In Ohio’s court system, the state is divided into 12 appellate districts, each of which is served by a court of appeals.  Each district takes appeals from the trial courts in their geographic area, but occasionally, the court of appeals in one district will arrive at a judgment that contradicts the judgment in a similar case from another district.

When those conflicts occur, the issue comes before us – the Supreme Court of Ohio. We review the conflicting opinions and settle the differences so that there is agreement throughout the state. Earlier this year we reviewed a case involving a man name Timothy Smith that presented us with one of those conflicts between appellate districts.

The case began when Smith pleaded guilty to forgery, a fifth-degree felony. The trial court accepted his plea and found him guilty. The court sentenced Smith to five years of community control and required him to pay court costs, the fee for his court-appointed attorney, and $4,857 in restitution. However, at the time of his sentencing, the court did not inform Smith that if he failed to pay court costs, he would be required to perform community service.

After he was sentenced, Smith filed an appeal with the Twelfth District Court of Appeals. Among the issues that he raised was his assertion that the trial court erred and abused its discretion when it failed to notify him that if he failed to pay court costs, the trial court could require him to perform community service.

The Twelfth District refused to consider that assertion on its merits. The court held that until Smith failed to pay costs, or until a court imposed community service as a consequence for failing to pay those costs, the issue was not “ripe for review.” To put it another way, the matter that Smith wanted the court of appeals to issue a ruling on hadn’t happened yet, so the court concluded that it wasn’t yet ready for consideration.

The court of appeals did, however, reverse the trial court’s judgment to an extent. The appellate court determined that the clerk of the trial court may have charged Smith certain costs that were not permitted by law. The case was sent back to the trial court to determine whether those costs were properly imposed.

Smith’s next move was to file a motion in the court of appeals to certify that a conflict existed. He alleged that the Twelfth District’s holding – that the trial court’s failure to notify him of possible community service was not ripe for review – conflicted with the decisions in cases from the Fourth and Fifth District Courts of Appeals.

The Twelfth District issued an order certifying that a conflict existed, and then the issue came before us for a final review. The question before us was whether a sentencing court’s failure to inform an offender that community service could be imposed if the offender fails to pay court costs presents an issue ripe for review even though the offender hasn’t yet failed to pay such costs and the trial court hasn’t yet ordered the offender to perform community service as a result of failure to pay.

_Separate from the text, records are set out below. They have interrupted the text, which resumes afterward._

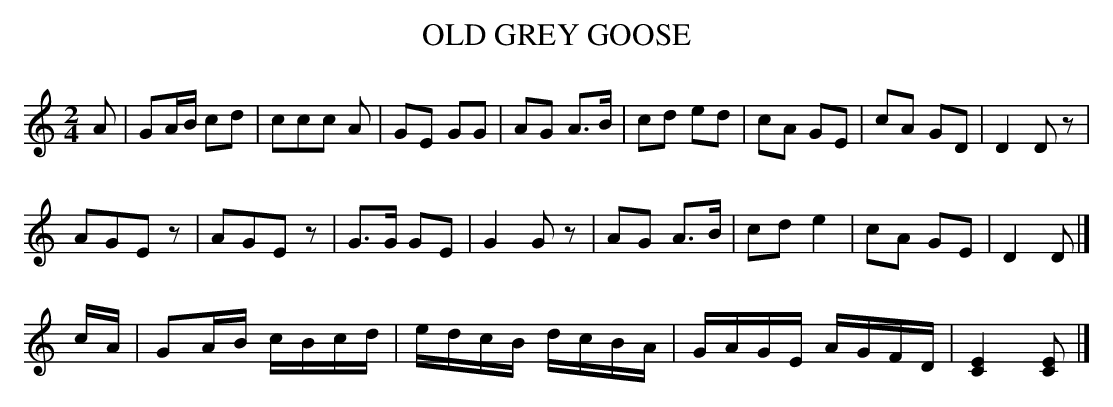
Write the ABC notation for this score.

X:1
T: OLD GREY GOOSE
M: 2/4
L: 1/16
K: C
A2 |\
G2AB c2d2 | c2c2c2 A2 | G2E2 G2G2 | A2G2 A3B |\
c2d2 e2d2 | c2A2 G2E2 | c2A2 G2D2 | D4 D2z2 |
A2G2E2z2 | A2G2E2z2 | G3G G2E2 | G4 G2z2 |\
A2G2 A3B | c2d2 e4 | c2A2 G2E2 | D4 D2 |]
cA |\
G2AB cBcd | edcB dcBA | GAGE AGFD | [E4C4] [E2C2] |]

Smith argued that the trial court’s failure to provide him the community-service notification was ripe for review. The state took the opposite position, arguing that the trial court’s failure to notify was not ripe for review until Smith failed to pay court costs or until the trial court imposed community service.

The law at the center of this dispute – we’ll call it the community-service notification statute – states that in all criminal cases, the judge shall include in the sentence the costs of prosecution, “and render a judgment against the defendant for such costs.” The key sentence in the law states, “At the time the judge ... imposes sentence, the judge ... shall notify the defendant” that if the defendant fails to pay that judgment, “the court may order the defendant to perform community service ...” until the judgment is paid.

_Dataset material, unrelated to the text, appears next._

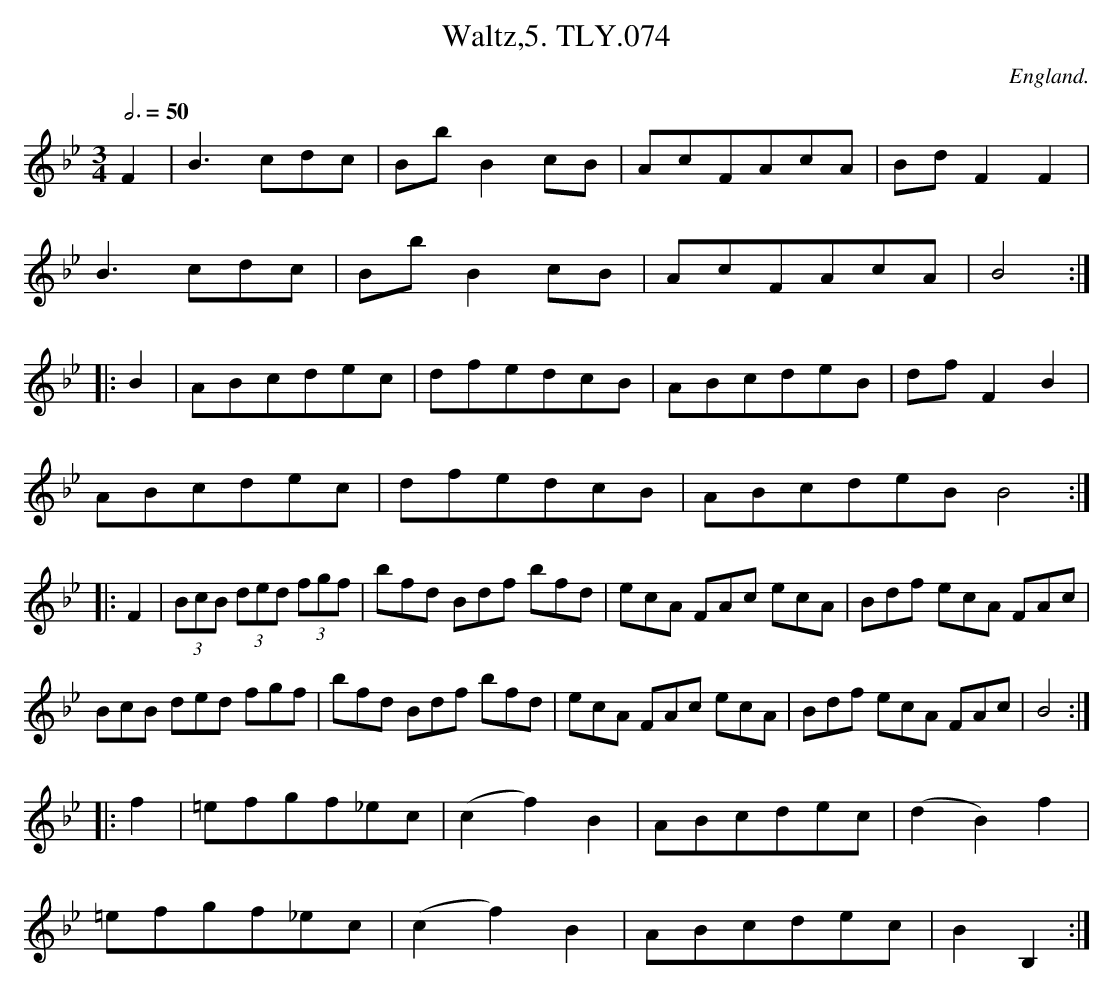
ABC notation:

The Twelfth District Court of Appeals had declined to address the trial court’s failure to notify Smith of the potential imposition of community service because “the record does not demonstrate that Smith has failed to pay the court costs or the cost for his court-appointed counsel, or that the trial court has ordered him to perform community service.

“If Smith fails to pay those costs in the future” the court of appeals wrote, “the trial court will be required to hold a hearing regarding his failure to pay and may ... order him to perform community service. However, because these events have yet to happen and may not ever happen, Smith’s claim regarding community service is not yet ripe for review.”

But in similar cases, the Fourth and Fifth District Courts of Appeals held that the trial court’s failure to provide the community-service notification was “mandatory,” and therefore ripe for review.

Indeed, the language of the community-service notification statute (“at the time the judge ... imposes sentence, the judge ... shall notify”) clearly indicates that the Ohio legislature intended that this notice is mandatory and that a court is to provide this notice at sentencing.

Therefore, when a court of appeals is asked to consider a trial court’s failure to provide this notice, it is not a requirement that the defendant first fails to pay court costs or that a court imposes community service before the matter is ripe for review.

We thus agreed with the holdings in the cases from the Fourth and Fifth District Courts of Appeals. We concluded – by a seven-to-zero vote – that a sentencing court’s failure to inform an offender that community service could be imposed if the offender fails to pay court costs presents an issue ripe for review even though the offender has not yet failed to pay such costs and the court has not ordered the offender to perform community service.

With that, Smith’s case was sent back to the Twelfth District Court of Appeals for consideration in accordance with our opinion.